Lo malo además de este lamentable episodio es que deja averiados en su autoridad tanto al ministro Pampuro como al jefe del Ejército, el teniente general Roberto Bendini. Quienes en lo sucesivo deberán pedir permiso en la Casa Rosada hasta para darle una orden a un cabo cocinero, porque siempre existirá la posibilidad de una crítica externa -ideologizada en ocasiones y políticamente maliciosa casi siempre-, que genere la ira del comandante en jefe.
«No se equivoque, vienen por más», fue el comentario escuchado ayer una y otra vez, fuera el interlocutor del Ejército, naval o aeronáutico. Ya el consejo asesor del jefe del Ejército -«consejo de ancianos» le llaman en broma porque son todos hombres retirados y de edad provecta-le había advertido a Bendini que no debía engañarse, que el Presidente lo había designado no por ser su amigo -un valor político en sí mismo-, sino por ser un hombre de poca experiencia en el grado, con facilidad para ser influido y dependiente. «Ustedes muchachos llegaron a lo alto muy pronto, pero tengan cuidado porque a esa altura hay mucho viento», les advirtió un veterano almirante retirado a los recién llegados, aludiendo a la poca experiencia que acumulaban en sus funciones. Mandos que, por otra parte, no han sido recibidos nunca por el Presidente, como si se despreciaran sus representaciones.

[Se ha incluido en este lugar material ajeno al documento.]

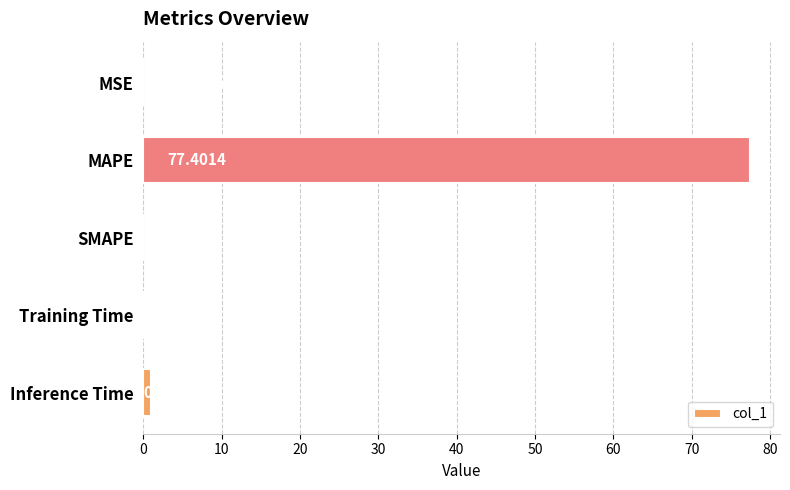

Which category has the highest value across all series?

MAPE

Son seis los presos acusados por el presunto secuestro y desaparición de militantes montoneros que deberán pasar el Año Nuevo detenidos, porque en definitiva la Justicia decidió rechazar el pedido del secretario general del Ejército para permitirles ir a sus casas. El juez federal Jorge Ballestero denegó la solicitud del general Tereso, quien había solicitado el beneficio para Navidad y Año Nuevo argumentando « razones humanitarias», según el escrito enviado al magistrado.

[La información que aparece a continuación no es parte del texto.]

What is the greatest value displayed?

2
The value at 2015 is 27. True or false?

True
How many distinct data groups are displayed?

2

Tereso basó su presentación en cartas que le escribieron los detenidos en dependencias militares, en el «alto significado social» y « contenido espiritual» de las fiestas de fin de año. No obstante lo cual el juez se negó a dejar salir a los ex militares Pascual Guerrieri, Carlos Fontana,José Pereiro, Jorge Granada,Antonio Simón y Julián Marina.
La decisión se tomó tras consultar a los fiscales y a los querellantes en la causa, que hasta hace pocos meses tuvo a su cargo otro juez, Claudio Bonadío.